The never-ending finish line
Her best is all that matters.
Maggie Muir, of State College, Pa., has been running marathons since 2008 when she competed in the Steamtown Marathon in Scranton, Pa. Other than the fact that she told everyone around her that she some day planned to run a marathon, she could not pinpoint what drove her to start training.
Perhaps it's because "only one percent of the population does them, and that makes me unique," the 28-year-old runner said. Also, she likes to surprise people.
She competed as a sprinter on her high school track team for one year, but her mile time was somewhere between 15-20 minutes. "Most people can walk faster than that," Muir laughed.
It wasn't until her junior year at West Minster College that she joined the cross-country team with a friend and began her life-long love affair with endurance running.
Besides the fact that running is good for your heart and your butt, Muir explains that it is a tremendous stress reliever because it physically removes the runner from outside stressors.

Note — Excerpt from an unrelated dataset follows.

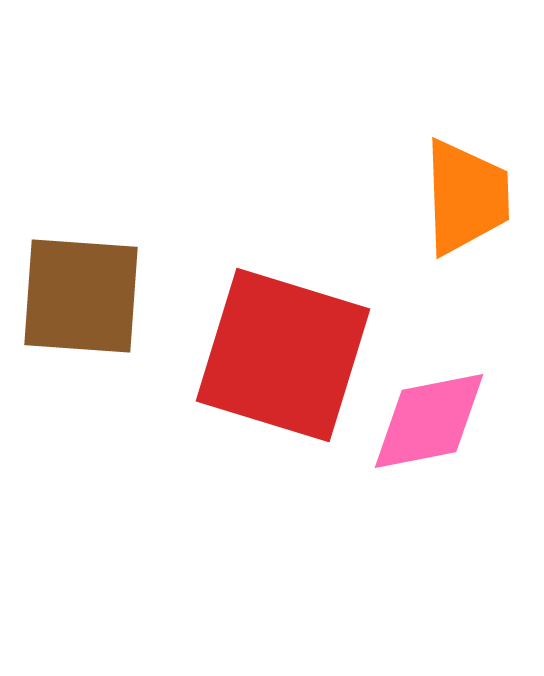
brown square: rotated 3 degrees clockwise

"Running is free. Technically you don't need shoes to run because there are people who run in bare feet," Muir said.
Although marathon running is usually an individual event for her, Muir enjoys being a part of something bigger than herself. The Philadelphia Marathon, her seventh marathon, which she ran in November 2011, officially benefits 25 charities.
"People travel from all over the world to run this marathon ... So it's nice for those couple of hours that I was a part of that, that I had that connection with them," Muir said.

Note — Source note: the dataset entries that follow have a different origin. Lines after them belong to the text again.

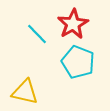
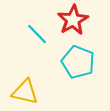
red star: moved 4 px up
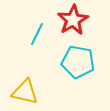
cyan line: rotated 70 degrees clockwise
cyan pentagon: rotated 12 degrees counterclockwise
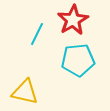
cyan pentagon: moved 2 px up; rotated 16 degrees counterclockwise
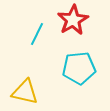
cyan pentagon: moved 1 px right, 8 px down
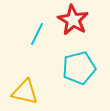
red star: rotated 12 degrees counterclockwise
cyan pentagon: rotated 8 degrees counterclockwise
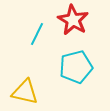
cyan pentagon: moved 3 px left, 1 px up
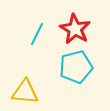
red star: moved 2 px right, 9 px down
yellow triangle: rotated 8 degrees counterclockwise
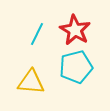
red star: moved 1 px down
yellow triangle: moved 6 px right, 10 px up
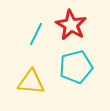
red star: moved 4 px left, 5 px up
cyan line: moved 1 px left
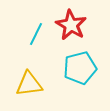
cyan pentagon: moved 4 px right, 1 px down
yellow triangle: moved 2 px left, 2 px down; rotated 12 degrees counterclockwise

On top of competing during most weekends of the year, Muir spends her weekdays teaching Spanish at State College High School.
If she had the chance to make a career out of running, she wouldn't quit her day job. "I tell my kids all the time, I love what I do. I love my job. And every single morning I am truly excited to go to school." Muir believes she can influence more people through teaching than running.
However, she inspires through both. If her student is afraid to start running, she will lace up her sneakers and run on the neighboring treadmill in the high school fitness center to make her student feel more comfortable.
"I can help my students realize that if they stick with this and they're dedicated to it…they will have a positive outcome in the end. For me, it's getting to the finish line. For them, it's being able to utilize their Spanish."
Muir admitted that not every race is her best, but she always keeps her vision of the finish line at the front of her mind.
"After mile 22, it's all in my head," she said. "It's like, you know what, you got this far. You don't have a choice. You will finish it. You will keep running."
With the help of a few more races and countless training hours, she is determined to push herself enough to qualify for the "big daddy" of marathons: Boston.